TASK 1 => Print these rows again without changes, starting with the first row and ending with the row that contains "Mientras tanto la barca iba ya muy lejos".

DOCUMENT PASSAGE =>
· · ·

Consistent with theorizing (Morsella, 2005; Krisst et al., 2015), the data from Experiment 1B revealed that, when performing action X, people also experience conscious contents about action Y, even though the latter action was not selected for production. In our experiment, set-unrelated thoughts occurred on roughly half of the trials, regardless of whether the set was self-selected or selected externally. Importantly, such set-unrelated thoughts arose even though the experimenter never instructed subjects to have, or to not have, such thoughts.

Experiment 2

Perhaps the involuntary counting that occurred in Experiment 1A arose only because the set to count objects was activated repeatedly by what was mentioned, regarding counting, after each trial. To provide some evidence against this alternative hypothesis, we conducted a single-trial version of Experiment 1A in which counting was not mentioned at all before the single trial. This variant of Experiment 1 would provide further evidence that subjects’ report of involuntary imagery in Experiment 1 stemmed from their knowledge of the actual number of objects presented in the stimulus array.

These data were collected from a different group of subjects (28 San Francisco State University students who participated for course credit). We used the same hardware and software that was used in Experiment 1A. The target stimulus was an array of nonsense stimuli displayed within a visual angle of 13.07° × 15.15° (11 × 13 cm) occupying the center of the screen. Instructions on the computer screen read, “You will be shown an array of objects. Please keep your eyes focused on the center of the screen at all times.” After subjects read the instructions, they moved to the next screen by pressing the return key. The stimulus arrays consisted of either three white nonsense objects (a sum below the subitizing range) or eight white nonsense objects (a sum above the subitizing range). Half of the subjects were presented with the former, and half of the subjects were presented with the latter.

Each object array appeared for 4 s. Directly after the presentation of the object arrays, subjects were asked two questions, (a) If you counted the number of objects, how many objects did you count? If you did not happen to count the number of objects, you may indicate this by pressing ‘0.’ (b) If you counted the number of objects, did you feel that the number came to mind immediately? For this question, subjects reported their answer by either typing the letter y indicating “yes” or the letter n indicating “no.”

Results

For the subjects (n = 14) presented with the array of three objects, which was a sum below the subitizing range, counting occurred for every single subject. Moreover, for each of these instances of counting, the counting was reported to be “immediate,” and was accurate (i.e., a count of three). For the subjects (n = 14) presented with the array of eight objects, which was above the subitizing range, counting occurred for a proportion of 0.36 of the subjects (SD = 0.50, SE = 0.13). The subjects who counted (n = 5), yielded the counts of 6, 6, 7, 7, and 10. Not one of the subjects presented with the array of eight objects reported that the counting was immediate. These results provide additional corroboration that the effect observed in Experiment 1A did not arise only because the set to count objects was activated repeatedly by what was mentioned, regarding counting, after each trial. However, one limitation of Experiment 2 is that, with the present data, one cannot corroborate subjects’ self-report of the counting imagery experienced during the trial. The first question following the trial could have increased the likelihood of experimental demand. Future variants of Experiment 2 might employ more open-ended questions or corroborate subjects’ self-reports by examining the neural measures associated with counting and subvocalization (e.g., activation in the superior temporal sulcus).

· · ·

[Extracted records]
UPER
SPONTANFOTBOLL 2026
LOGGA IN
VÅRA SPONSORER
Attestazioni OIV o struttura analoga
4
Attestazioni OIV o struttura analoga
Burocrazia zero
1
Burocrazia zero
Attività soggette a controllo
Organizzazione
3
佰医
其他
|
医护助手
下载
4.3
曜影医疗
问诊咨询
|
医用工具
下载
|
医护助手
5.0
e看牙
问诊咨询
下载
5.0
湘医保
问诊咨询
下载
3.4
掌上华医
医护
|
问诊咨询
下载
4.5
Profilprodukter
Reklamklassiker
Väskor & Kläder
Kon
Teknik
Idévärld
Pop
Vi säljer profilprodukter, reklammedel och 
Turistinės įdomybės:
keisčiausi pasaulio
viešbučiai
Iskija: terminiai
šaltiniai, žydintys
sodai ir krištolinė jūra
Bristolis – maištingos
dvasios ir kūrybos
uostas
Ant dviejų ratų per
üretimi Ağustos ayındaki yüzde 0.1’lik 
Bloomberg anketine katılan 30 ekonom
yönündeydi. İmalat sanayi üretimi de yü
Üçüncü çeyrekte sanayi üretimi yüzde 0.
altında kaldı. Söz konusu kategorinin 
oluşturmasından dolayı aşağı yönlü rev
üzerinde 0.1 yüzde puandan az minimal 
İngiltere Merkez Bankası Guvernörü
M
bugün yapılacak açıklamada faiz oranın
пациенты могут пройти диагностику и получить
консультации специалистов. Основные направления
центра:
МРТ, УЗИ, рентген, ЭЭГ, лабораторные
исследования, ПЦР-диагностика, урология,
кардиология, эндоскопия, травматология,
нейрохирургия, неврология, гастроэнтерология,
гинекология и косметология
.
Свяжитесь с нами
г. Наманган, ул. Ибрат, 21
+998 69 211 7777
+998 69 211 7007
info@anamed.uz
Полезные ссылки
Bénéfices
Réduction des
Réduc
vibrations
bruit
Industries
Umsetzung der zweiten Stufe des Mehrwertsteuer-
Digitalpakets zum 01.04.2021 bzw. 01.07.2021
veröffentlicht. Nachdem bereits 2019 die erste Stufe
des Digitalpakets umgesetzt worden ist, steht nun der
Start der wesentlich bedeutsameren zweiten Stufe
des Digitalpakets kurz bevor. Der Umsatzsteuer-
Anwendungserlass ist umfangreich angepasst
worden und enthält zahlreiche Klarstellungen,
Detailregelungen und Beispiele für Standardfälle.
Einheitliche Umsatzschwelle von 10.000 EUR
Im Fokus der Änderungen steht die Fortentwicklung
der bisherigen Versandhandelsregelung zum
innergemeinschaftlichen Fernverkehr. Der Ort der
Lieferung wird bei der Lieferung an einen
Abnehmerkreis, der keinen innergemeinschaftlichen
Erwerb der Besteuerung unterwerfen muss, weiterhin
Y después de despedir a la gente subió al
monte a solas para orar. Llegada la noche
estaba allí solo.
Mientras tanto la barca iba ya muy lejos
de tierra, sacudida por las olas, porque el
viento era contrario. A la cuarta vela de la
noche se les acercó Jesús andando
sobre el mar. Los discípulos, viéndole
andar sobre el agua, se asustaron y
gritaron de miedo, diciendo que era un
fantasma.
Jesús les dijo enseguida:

· · ·

TASK 2 => In the counting-experiment passage, list every count given by the subjects who counted the array of eight objects.

TASK OUTPUT 1 =>
UPER
SPONTANFOTBOLL 2026
LOGGA IN
VÅRA SPONSORER
Attestazioni OIV o struttura analoga
4
Attestazioni OIV o struttura analoga
Burocrazia zero
1
Burocrazia zero
Attività soggette a controllo
Organizzazione
3
佰医
其他
|
医护助手
下载
4.3
曜影医疗
问诊咨询
|
医用工具
下载
|
医护助手
5.0
e看牙
问诊咨询
下载
5.0
湘医保
问诊咨询
下载
3.4
掌上华医
医护
|
问诊咨询
下载
4.5
Profilprodukter
Reklamklassiker
Väskor & Kläder
Kon
Teknik
Idévärld
Pop
Vi säljer profilprodukter, reklammedel och 
Turistinės įdomybės:
keisčiausi pasaulio
viešbučiai
Iskija: terminiai
šaltiniai, žydintys
sodai ir krištolinė jūra
Bristolis – maištingos
dvasios ir kūrybos
uostas
Ant dviejų ratų per
üretimi Ağustos ayındaki yüzde 0.1’lik 
Bloomberg anketine katılan 30 ekonom
yönündeydi. İmalat sanayi üretimi de yü
Üçüncü çeyrekte sanayi üretimi yüzde 0.
altında kaldı. Söz konusu kategorinin 
oluşturmasından dolayı aşağı yönlü rev
üzerinde 0.1 yüzde puandan az minimal 
İngiltere Merkez Bankası Guvernörü
M
bugün yapılacak açıklamada faiz oranın
пациенты могут пройти диагностику и получить
консультации специалистов. Основные направления
центра:
МРТ, УЗИ, рентген, ЭЭГ, лабораторные
исследования, ПЦР-диагностика, урология,
кардиология, эндоскопия, травматология,
нейрохирургия, неврология, гастроэнтерология,
гинекология и косметология
.
Свяжитесь с нами
г. Наманган, ул. Ибрат, 21
+998 69 211 7777
+998 69 211 7007
info@anamed.uz
Полезные ссылки
Bénéfices
Réduction des
Réduc
vibrations
bruit
Industries
Umsetzung der zweiten Stufe des Mehrwertsteuer-
Digitalpakets zum 01.04.2021 bzw. 01.07.2021
veröffentlicht. Nachdem bereits 2019 die erste Stufe
des Digitalpakets umgesetzt worden ist, steht nun der
Start der wesentlich bedeutsameren zweiten Stufe
des Digitalpakets kurz bevor. Der Umsatzsteuer-
Anwendungserlass ist umfangreich angepasst
worden und enthält zahlreiche Klarstellungen,
Detailregelungen und Beispiele für Standardfälle.
Einheitliche Umsatzschwelle von 10.000 EUR
Im Fokus der Änderungen steht die Fortentwicklung
der bisherigen Versandhandelsregelung zum
innergemeinschaftlichen Fernverkehr. Der Ort der
Lieferung wird bei der Lieferung an einen
Abnehmerkreis, der keinen innergemeinschaftlichen
Erwerb der Besteuerung unterwerfen muss, weiterhin
Y después de despedir a la gente subió al
monte a solas para orar. Llegada la noche
estaba allí solo.
Mientras tanto la barca iba ya muy lejos

TASK OUTPUT 2 => 6, 6, 7, 7, 10